News & Politics

U.S. World's Top Fossil Fuels Producer for Sixth Year in a Row

For the sixth year in a row, the U.S. was the top fossil fuels producer in the world. According to the U.S. Energy Information Administration. “The United States remained the world’s top producer of petroleum and natural gas hydrocarbons in 2017, reaching a record high.” The report went on to say that the United States “has been the world’s top producer of natural gas since 2009, when U.S. natural gas production surpassed that of Russia, and the world’s top producer of petroleum hydrocarbons since 2013, when U.S. production exceeded Saudi Arabia’s. Since 2008, U.S. petroleum and natural gas production has increased by nearly 60%.”

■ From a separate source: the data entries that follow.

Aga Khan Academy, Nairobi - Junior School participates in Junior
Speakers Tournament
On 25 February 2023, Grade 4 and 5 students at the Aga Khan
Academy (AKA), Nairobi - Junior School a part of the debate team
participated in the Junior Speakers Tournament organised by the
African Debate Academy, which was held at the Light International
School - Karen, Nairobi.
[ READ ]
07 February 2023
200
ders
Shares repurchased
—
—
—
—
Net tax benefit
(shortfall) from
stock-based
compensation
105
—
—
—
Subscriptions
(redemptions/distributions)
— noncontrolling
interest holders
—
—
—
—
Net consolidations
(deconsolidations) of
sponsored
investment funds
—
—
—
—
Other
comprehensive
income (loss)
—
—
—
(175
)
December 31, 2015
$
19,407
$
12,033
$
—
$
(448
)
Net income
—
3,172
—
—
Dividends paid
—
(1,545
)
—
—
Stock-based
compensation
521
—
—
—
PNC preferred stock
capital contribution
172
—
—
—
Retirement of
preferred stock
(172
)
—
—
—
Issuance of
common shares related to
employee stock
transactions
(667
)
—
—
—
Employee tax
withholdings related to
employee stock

In addition, “For the United States and Russia, total petroleum and natural gas hydrocarbon production, measured in energy content, is almost evenly split between petroleum and natural gas, while Saudi Arabia’s production heavily favors petroleum. Total petroleum production is made up of several different types of liquid fuels, including crude oil and lease condensate, tight oil, extra-heavy oil, and bitumen. In addition, various processes produce natural gas plant liquids (NGPL), biofuels, and other liquid fuels, some as a result of refinery processing gain.”

I giggle every time I read something like this. In the ’80s and ’90s we were told that the world is running out of oil! We were assured that we’d never be self-sufficient in fossil fuels again. We were living in an era of limits, the last gasp of industrial civilization.

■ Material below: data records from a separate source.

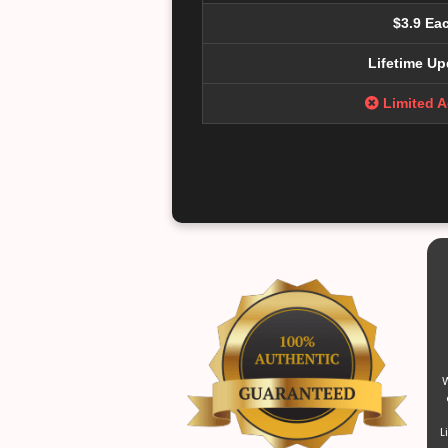
$3.9 Ea
Lifetime Up
Limited 
W
L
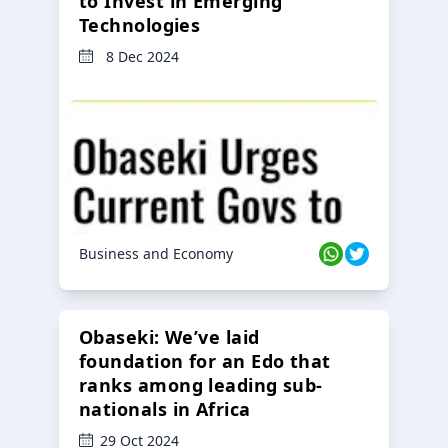
to Invest in Emerging
Technologies
8 Dec 2024
Business and Economy
Obaseki: We’ve laid
foundation for an Edo that
ranks among leading sub-
nationals in Africa
29 Oct 2024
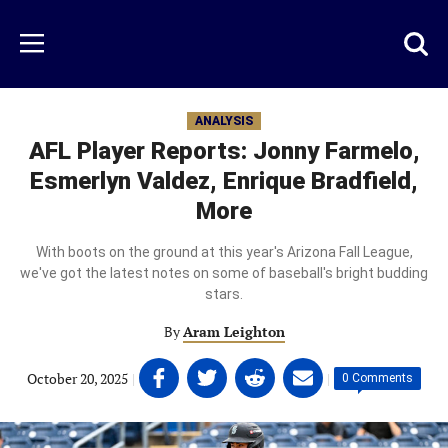
Skip
to
Just
Toggl
Menu
main
Baseball
searc
content
area
ANALYSIS
AFL Player Reports: Jonny Farmelo,
Esmerlyn Valdez, Enrique Bradfield,
More
With boots on the ground at this year's Arizona Fall League,
we've got the latest notes on some of baseball's bright budding
stars.
By
Aram Leighton
Share
Share
Share
Share
October 20, 2025
|
|
0 Comments
on
on
on
on
Facebook
Twitter
Linkedin
email
(opens
(opens
(opens
(opens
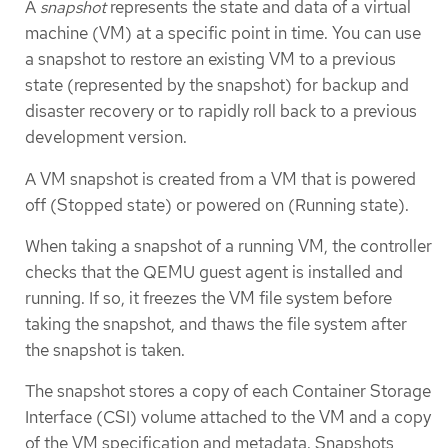
A
snapshot
represents the state and data of a virtual
machine (VM) at a specific point in time. You can use
a snapshot to restore an existing VM to a previous
state (represented by the snapshot) for backup and
disaster recovery or to rapidly roll back to a previous
development version.
A VM snapshot is created from a VM that is powered
off (Stopped state) or powered on (Running state).
When taking a snapshot of a running VM, the controller
checks that the QEMU guest agent is installed and
running. If so, it freezes the VM file system before
taking the snapshot, and thaws the file system after
the snapshot is taken.
The snapshot stores a copy of each Container Storage
Interface (CSI) volume attached to the VM and a copy
of the VM specification and metadata. Snapshots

We are now exporting oil and fracking companies can’t get the stuff out of the ground fast enough to meet demand. And our oil reserves surpass those of Saudi Arabia and Russia:

Proven oil reserves in the United States were 36.4 billion barrels (5.79×109 m3) of crude oil as of the end of 2014, excluding the Strategic Petroleum Reserve. The 2014 reserves represent the largest U.S. proven reserves since 1972 and a 90 percent increase in proved reserves since 2008. The Energy Information Administration estimates U.S. undiscovered, technically recoverable oil resources to be an additional 198 billion barrels.